We'll keep this PR on hold while we discuss possible options. Some notes from our conversation:
- Option A: handle lineage aggregation in the server, lineage reconciliation
- This would improve our Spark Lineage Agent as well
- Option B: naive approach -> aggregate state in the connector. That could have partial info, we cannot reprocess, we might miss events, what happens if it fails
- E.g., Spark streaming may never have "complete" event, just running
- that would work only for batch applications
- when is the good moment to send the lineage information?? (e.g., in Flink)
Hi thanks both for sharing the thoughts here.
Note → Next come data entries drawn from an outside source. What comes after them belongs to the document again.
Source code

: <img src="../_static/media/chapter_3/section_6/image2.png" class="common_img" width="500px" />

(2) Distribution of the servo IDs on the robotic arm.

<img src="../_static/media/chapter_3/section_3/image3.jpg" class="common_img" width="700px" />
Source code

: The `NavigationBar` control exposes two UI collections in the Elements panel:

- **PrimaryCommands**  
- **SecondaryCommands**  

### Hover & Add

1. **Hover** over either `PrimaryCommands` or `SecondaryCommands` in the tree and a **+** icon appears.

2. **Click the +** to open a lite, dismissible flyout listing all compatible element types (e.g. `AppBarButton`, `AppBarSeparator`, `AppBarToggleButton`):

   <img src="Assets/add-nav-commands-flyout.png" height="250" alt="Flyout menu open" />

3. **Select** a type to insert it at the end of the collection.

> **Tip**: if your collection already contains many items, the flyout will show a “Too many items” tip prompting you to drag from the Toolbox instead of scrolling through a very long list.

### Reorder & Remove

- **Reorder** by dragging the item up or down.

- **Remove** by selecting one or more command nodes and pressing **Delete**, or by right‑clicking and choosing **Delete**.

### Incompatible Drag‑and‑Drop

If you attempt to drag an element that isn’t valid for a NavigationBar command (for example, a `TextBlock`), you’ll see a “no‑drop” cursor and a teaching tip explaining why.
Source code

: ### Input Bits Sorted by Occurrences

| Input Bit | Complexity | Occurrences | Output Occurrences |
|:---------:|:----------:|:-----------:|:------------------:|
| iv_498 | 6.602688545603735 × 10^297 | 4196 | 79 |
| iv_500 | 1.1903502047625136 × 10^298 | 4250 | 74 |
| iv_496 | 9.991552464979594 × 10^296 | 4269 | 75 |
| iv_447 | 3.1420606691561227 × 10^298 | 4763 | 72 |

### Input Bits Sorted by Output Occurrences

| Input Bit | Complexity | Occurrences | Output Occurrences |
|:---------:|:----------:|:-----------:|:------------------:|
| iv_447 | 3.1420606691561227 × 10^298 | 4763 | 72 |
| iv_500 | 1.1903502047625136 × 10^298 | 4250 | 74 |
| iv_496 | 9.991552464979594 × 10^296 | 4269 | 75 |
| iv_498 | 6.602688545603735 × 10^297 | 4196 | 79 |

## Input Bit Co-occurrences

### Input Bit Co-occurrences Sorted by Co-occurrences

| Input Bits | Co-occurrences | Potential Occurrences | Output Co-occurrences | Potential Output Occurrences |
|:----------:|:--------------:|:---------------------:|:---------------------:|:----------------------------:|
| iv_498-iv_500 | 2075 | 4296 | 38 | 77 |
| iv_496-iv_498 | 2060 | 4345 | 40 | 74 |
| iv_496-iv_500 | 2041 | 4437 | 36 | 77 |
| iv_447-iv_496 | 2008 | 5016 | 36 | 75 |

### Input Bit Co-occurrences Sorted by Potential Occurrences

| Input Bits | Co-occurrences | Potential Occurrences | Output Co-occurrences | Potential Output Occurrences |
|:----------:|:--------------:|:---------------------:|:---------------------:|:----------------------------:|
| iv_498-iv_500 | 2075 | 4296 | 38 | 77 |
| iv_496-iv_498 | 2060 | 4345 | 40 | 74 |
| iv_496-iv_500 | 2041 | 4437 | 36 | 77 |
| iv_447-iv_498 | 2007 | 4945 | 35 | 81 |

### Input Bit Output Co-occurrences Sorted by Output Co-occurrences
We have integrated these "half" events handling directly in the Lineage Agent, so there's no need to rely on any changes in the server to get this working.
Please @mgorsk1 feel free to take it for a spin. @ulixius9 please do add any pending details here or configs to get this set.
For now, I'll close this PR
Thank you
Can you point me towards the code you have in mind @pmbrull ? Thanks!
we are yet to publish the code for this jar but we have built on top of the openlineage code and made sure the half lineages gets captured...
you can test out this jar and let us know your feedback
openlineage-spark_2.12-1.22.0.jar.zip
it works in the same way as mentioned in this doc: https://docs.open-metadata.org/latest/connectors/ingestion/lineage/spark-lineage#4.-configure-spark
but just instead of using spark.openmetadata.transport prefix you use spark.openlineage.transport
yeah we are already using this connector and had a moment where we introduced state management within but community was not happy about it :) looking forward to OL PR so we can test it with official release.
hey @ulixius9 any word on upstreaming the changes to OL connector you mentioned?